-- Excerpted passage follows --

# Target Store Security



## Todd (Jul 3, 2006)

Recently on two separate trips to two separate Target stores, I have noticed that the Target "Security Officer" standing guard at the front door is sporting a utility belt that Batman would be jealous of; including handcuffs! Has anyone else noticed this? I was always under the impression that these guys had no powers to physically detain anyone, let alone with cuffs. I know when I worked retail (and I've worked a lot of retail) we weren't even allowed to approach someone who we thought may have stolen anything. Then again, I am not a highly trained :smt171, so that policy made my life safer! 

I'm curious to know what you guys and gals know about a store security personnel's ability to detain? Are these guys simply over the top and flashing the cuffs to make the general population feel safe, or do they have the ability to cuff and physically detain someone?


----------



## -gunut- (May 8, 2006)

You know I just noticed that yesterday. First time I had seen one there (though I do not go there often). Yeah I would think they would be able to detain. Basically a citizens arrest.


----------



## SuckLead (Jul 4, 2006)

I don't know about the Target rent-a-cops, I've seen them, but what their power is exactly, who knows. I know when I worked armored we were told we were allowed to detain someone without the use of cuffs. We weren't even allowed to carry them. Not that an armored guard will actually detain anyone... they train them to run away, not toward. LOL! It could be an outside company hired by Target, I guess. In which case they could possibly be allowed to use the cuffs. Otherwise, they may carry them just as a deterant or their boss doesn't know they have them. LOL!

-- Excerpted passage concluded --

Problems and tasks
1 > Which usernames head the posts in the Target security thread?
2 > Can you set down the Target security thread word for word, everything from "I'm curious to" down to "(May 8, 2006)"?

-- Data extract follows --

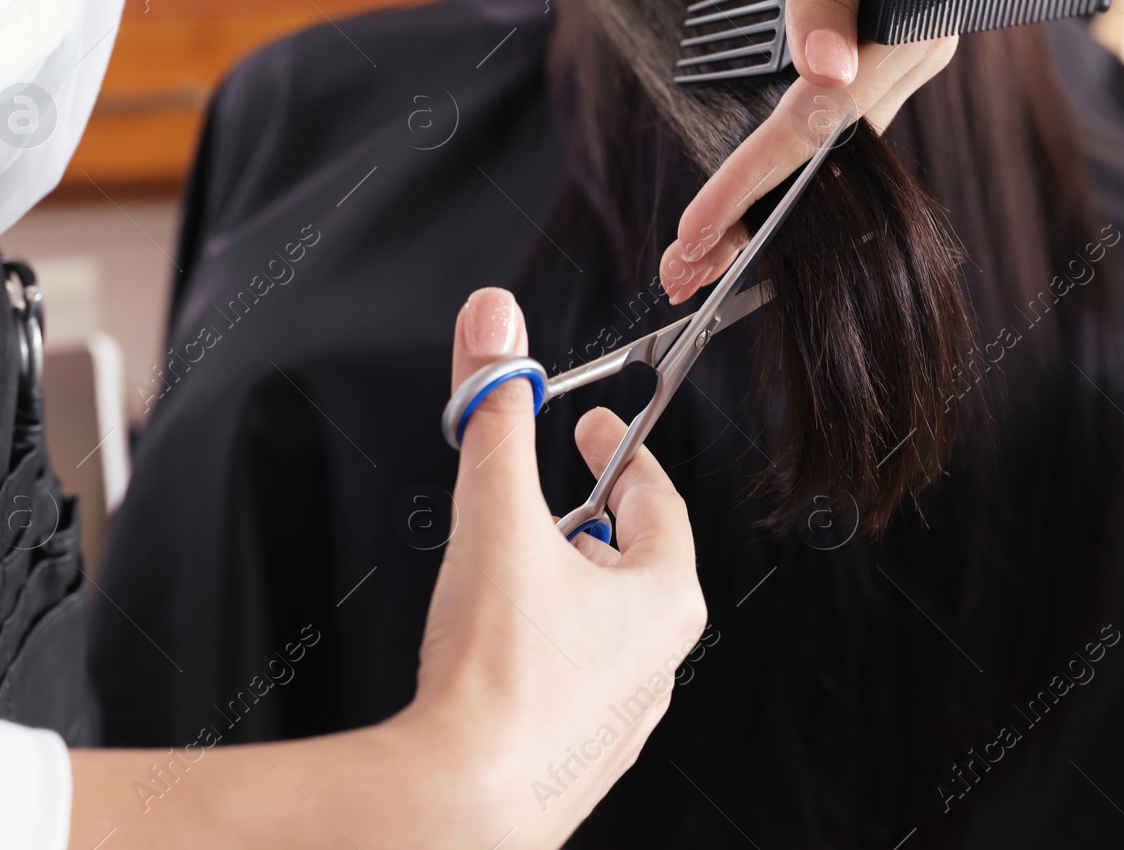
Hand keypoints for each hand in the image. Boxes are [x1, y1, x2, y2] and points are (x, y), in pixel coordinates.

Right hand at [69, 288, 705, 848]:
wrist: (458, 801)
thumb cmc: (496, 672)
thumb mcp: (495, 517)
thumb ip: (494, 415)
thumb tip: (495, 323)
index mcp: (665, 597)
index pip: (657, 499)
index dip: (617, 453)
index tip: (591, 427)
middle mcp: (658, 660)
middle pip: (631, 559)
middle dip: (584, 517)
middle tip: (538, 496)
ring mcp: (622, 714)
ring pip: (601, 621)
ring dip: (565, 583)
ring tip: (509, 570)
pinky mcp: (579, 754)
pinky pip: (573, 675)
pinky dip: (544, 643)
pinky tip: (498, 648)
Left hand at [660, 0, 979, 302]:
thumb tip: (821, 75)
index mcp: (913, 26)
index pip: (816, 124)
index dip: (750, 184)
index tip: (697, 233)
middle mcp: (918, 49)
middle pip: (824, 150)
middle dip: (751, 212)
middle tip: (681, 268)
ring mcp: (905, 42)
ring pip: (828, 134)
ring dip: (764, 185)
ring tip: (702, 237)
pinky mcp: (884, 27)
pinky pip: (832, 100)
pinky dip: (783, 140)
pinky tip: (747, 170)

-- Data extract concluded --

Task responses
1 > Todd, -gunut-, SuckLead

2 >
I'm curious to know what you guys and gals know about a store security personnel's ability to detain? Are these guys simply over the top and flashing the cuffs to make the general population feel safe, or do they have the ability to cuff and physically detain someone?


----------



## -gunut- (May 8, 2006)